Right, my understanding is that the force you feel is the force you exert towards the center in order to draw the bucket out of its desired straight path. Note that the direction of force (inwards) is the same as the direction of the acceleration (that being the 2nd derivative of the position as a function of time)
s(t) = ( cos(t), sin(t) )
v(t) = s'(t) = ( -sin(t), cos(t) )
a(t) = s''(t) = ( -cos(t), -sin(t) )
Sorry - couldn't help myself :-)
But for "G" to be non-invariant with respect to direction, it would seem that there would have to be a corresponding anisotropy in the matter distribution of the Universe. But as far as I know, no such anisotropy has been observed.
What gives?
I'm glad I never comitted the value of G to memory.
Sounds good to me. Things should be more scrunched up along the axis where the pull is stronger. And they're not that anyone's said so far.

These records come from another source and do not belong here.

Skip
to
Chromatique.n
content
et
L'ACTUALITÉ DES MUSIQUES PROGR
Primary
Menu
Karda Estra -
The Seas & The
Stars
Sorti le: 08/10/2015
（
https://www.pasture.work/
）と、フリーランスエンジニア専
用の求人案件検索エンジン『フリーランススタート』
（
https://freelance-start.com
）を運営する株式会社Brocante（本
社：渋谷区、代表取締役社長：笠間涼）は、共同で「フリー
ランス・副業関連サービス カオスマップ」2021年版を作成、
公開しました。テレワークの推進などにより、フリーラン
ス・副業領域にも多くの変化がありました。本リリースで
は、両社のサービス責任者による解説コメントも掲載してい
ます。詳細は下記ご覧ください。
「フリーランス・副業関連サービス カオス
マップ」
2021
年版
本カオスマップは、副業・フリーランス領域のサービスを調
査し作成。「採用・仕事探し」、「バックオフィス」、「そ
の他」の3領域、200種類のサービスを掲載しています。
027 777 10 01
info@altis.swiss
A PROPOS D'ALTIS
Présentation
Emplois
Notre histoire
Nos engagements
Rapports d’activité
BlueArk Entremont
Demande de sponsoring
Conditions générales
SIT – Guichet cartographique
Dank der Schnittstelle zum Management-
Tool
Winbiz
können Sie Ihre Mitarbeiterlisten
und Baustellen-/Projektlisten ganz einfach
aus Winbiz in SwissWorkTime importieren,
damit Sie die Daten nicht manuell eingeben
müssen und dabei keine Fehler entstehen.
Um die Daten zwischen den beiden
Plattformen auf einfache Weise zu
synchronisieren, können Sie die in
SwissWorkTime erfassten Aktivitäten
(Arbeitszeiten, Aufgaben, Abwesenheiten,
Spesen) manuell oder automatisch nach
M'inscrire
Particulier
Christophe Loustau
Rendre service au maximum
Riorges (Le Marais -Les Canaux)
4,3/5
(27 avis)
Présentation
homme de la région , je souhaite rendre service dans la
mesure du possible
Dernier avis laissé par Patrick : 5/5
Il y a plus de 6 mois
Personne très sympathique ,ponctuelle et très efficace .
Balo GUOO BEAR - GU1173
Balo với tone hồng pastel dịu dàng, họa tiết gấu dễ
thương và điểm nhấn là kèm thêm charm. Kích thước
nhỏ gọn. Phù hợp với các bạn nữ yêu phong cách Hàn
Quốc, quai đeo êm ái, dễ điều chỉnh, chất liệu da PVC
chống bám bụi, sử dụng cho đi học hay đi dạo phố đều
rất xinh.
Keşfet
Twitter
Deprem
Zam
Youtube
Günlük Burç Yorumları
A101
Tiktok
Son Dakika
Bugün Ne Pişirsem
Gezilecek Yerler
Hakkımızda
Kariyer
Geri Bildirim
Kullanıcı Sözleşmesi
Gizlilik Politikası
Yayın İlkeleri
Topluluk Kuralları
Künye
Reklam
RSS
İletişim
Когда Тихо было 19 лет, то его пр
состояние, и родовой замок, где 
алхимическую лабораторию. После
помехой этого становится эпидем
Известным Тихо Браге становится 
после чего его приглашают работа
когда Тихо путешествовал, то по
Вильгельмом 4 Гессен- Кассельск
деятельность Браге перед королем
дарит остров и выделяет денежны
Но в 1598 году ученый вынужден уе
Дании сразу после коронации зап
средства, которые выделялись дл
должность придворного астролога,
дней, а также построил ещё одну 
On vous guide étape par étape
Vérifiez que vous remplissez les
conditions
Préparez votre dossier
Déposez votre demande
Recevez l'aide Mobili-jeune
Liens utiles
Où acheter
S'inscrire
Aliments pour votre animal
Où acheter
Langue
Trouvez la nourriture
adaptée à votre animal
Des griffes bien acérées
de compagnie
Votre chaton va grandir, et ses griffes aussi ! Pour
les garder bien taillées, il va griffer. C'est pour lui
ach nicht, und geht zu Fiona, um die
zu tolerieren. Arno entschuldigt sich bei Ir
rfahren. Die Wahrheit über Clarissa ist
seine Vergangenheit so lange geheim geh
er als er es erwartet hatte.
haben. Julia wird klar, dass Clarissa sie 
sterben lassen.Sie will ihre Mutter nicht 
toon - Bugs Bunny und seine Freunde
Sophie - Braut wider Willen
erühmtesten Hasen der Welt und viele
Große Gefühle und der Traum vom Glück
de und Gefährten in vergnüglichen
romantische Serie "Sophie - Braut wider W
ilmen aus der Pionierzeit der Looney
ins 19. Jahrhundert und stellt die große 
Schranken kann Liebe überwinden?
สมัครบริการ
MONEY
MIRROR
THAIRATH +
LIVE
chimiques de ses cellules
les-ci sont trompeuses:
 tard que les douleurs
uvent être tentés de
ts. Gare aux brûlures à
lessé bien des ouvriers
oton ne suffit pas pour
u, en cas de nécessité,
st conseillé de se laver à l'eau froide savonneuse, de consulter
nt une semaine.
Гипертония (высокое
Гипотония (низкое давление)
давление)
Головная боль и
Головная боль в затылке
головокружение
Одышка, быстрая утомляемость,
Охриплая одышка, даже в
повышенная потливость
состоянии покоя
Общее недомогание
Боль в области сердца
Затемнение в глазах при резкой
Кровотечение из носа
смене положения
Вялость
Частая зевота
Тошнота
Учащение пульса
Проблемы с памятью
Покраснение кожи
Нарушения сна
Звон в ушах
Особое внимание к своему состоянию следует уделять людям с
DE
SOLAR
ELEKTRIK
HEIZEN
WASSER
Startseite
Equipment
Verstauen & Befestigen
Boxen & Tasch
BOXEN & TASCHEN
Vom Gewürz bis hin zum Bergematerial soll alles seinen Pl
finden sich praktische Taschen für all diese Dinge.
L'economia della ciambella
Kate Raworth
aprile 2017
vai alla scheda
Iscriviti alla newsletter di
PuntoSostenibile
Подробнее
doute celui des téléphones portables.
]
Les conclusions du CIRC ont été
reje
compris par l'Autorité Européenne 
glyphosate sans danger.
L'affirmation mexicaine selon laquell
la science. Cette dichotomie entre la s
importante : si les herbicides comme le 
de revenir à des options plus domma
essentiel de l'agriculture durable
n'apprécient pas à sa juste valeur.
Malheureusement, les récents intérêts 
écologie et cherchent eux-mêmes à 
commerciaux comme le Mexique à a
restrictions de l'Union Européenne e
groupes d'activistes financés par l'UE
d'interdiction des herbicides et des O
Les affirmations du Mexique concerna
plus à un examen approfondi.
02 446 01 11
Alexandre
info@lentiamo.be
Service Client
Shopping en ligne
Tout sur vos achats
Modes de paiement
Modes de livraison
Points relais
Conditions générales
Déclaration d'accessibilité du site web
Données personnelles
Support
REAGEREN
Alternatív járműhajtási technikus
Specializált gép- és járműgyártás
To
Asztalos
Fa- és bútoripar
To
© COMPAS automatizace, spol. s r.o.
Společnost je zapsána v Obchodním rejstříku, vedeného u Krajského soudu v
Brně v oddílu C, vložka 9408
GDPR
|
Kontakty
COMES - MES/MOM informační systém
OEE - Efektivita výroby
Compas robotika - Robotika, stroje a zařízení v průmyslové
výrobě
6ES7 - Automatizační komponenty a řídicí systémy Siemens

It's not clear to me that an anisotropic G would lead to any anisotropy in the distribution of matter. But if it did, the matter distribution would have been used to set a limit on the anisotropy of G. Presumably this experiment was more sensitive than any existing limit, else it wouldn't have been mounted.
My thinking was that if the initial condition were an isotropic matter distribution AND an anisotropy for the gravitational constant, then one would expect over time that matter would preferentially cluster around the direction of maximum "G" value, thus resulting in a matter distribution anisotropy.
My reaction is that matter either averages somewhat denser viewed in one direction than in another or else it doesn't. But not too many people are agreeing with longshadow and me that the problem should produce so visible a result.
Perhaps the problem is that a 0.054 percent difference just doesn't model out to be enough to produce visible effects.
Anyway, the one thing people agree on is that this area needs more study. Does the max gravity perhaps lie along our galactic plane, with the peak toward the center? If not, where and what is the anisotropy producting the difference in G?
I'm having trouble visualizing that.
You want me to save the world again? I'm already fully engaged on the other thread.